Stored dataset items:
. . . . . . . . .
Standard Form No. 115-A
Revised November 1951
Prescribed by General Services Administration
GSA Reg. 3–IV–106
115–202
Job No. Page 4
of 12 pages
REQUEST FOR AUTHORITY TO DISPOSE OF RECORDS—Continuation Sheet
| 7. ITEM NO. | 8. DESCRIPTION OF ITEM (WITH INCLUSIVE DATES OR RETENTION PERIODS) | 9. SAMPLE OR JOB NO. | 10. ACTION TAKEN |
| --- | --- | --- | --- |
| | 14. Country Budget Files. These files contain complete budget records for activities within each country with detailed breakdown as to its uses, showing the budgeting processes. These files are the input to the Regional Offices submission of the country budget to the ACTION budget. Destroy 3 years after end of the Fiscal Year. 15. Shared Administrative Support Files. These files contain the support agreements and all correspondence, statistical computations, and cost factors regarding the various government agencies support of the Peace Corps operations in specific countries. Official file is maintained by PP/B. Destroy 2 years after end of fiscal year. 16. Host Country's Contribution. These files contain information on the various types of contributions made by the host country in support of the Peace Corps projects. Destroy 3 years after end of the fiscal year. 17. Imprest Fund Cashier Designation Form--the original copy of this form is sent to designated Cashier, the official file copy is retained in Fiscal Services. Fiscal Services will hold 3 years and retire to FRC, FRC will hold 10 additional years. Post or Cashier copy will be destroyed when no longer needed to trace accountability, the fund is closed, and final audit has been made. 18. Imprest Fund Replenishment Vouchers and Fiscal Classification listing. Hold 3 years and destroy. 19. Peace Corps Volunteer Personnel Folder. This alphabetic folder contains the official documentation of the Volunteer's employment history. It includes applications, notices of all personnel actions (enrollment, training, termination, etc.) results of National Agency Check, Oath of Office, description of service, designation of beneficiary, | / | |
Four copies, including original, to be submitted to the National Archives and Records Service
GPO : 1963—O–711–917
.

---

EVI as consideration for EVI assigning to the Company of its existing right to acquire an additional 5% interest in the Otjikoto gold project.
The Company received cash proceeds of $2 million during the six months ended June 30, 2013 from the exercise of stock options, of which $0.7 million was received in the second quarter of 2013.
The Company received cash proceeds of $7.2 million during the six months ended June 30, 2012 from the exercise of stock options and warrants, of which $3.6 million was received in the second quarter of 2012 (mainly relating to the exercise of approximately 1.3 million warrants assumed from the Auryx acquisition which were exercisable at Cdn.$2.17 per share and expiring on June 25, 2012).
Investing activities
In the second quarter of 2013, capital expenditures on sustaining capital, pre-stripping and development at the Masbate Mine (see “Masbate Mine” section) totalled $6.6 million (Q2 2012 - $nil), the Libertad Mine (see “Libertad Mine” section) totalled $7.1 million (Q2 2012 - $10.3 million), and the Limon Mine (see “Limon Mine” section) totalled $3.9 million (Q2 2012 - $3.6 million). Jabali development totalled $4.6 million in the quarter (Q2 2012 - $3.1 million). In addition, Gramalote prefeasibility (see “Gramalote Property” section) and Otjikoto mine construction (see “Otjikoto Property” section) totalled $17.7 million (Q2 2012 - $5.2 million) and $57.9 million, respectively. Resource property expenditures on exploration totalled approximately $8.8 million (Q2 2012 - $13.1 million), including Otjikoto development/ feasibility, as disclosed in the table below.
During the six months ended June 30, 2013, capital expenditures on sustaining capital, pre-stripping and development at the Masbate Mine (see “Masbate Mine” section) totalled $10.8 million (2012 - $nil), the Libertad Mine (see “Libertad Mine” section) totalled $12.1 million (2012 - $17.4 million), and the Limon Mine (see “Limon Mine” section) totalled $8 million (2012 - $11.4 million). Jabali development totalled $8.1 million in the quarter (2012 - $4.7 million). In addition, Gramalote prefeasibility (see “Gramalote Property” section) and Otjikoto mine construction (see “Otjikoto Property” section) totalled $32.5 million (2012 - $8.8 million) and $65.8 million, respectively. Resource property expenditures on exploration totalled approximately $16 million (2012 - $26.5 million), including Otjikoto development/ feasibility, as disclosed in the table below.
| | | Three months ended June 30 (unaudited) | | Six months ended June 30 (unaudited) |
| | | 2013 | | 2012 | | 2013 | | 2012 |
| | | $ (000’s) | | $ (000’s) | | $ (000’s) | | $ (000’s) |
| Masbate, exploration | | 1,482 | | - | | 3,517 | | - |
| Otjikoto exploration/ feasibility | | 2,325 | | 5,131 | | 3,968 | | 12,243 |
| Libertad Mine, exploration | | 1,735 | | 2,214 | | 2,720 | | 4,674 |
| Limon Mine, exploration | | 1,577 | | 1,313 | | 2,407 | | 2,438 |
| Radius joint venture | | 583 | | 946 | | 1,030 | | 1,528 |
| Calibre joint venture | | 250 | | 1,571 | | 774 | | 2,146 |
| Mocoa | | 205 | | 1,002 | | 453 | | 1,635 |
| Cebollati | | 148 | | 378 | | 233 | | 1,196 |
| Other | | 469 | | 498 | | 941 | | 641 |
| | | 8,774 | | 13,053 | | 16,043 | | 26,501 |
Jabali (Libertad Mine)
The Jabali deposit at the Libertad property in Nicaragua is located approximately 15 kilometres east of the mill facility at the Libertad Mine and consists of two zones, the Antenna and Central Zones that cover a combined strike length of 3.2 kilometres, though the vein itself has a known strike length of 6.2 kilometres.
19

What needs to be done:
If a line of the data contains "venture", copy it out.

Exercise response:
| Radius joint venture | | 583 | | 946 | | 1,030 | | 1,528 |
| Calibre joint venture | | 250 | | 1,571 | | 774 | | 2,146 |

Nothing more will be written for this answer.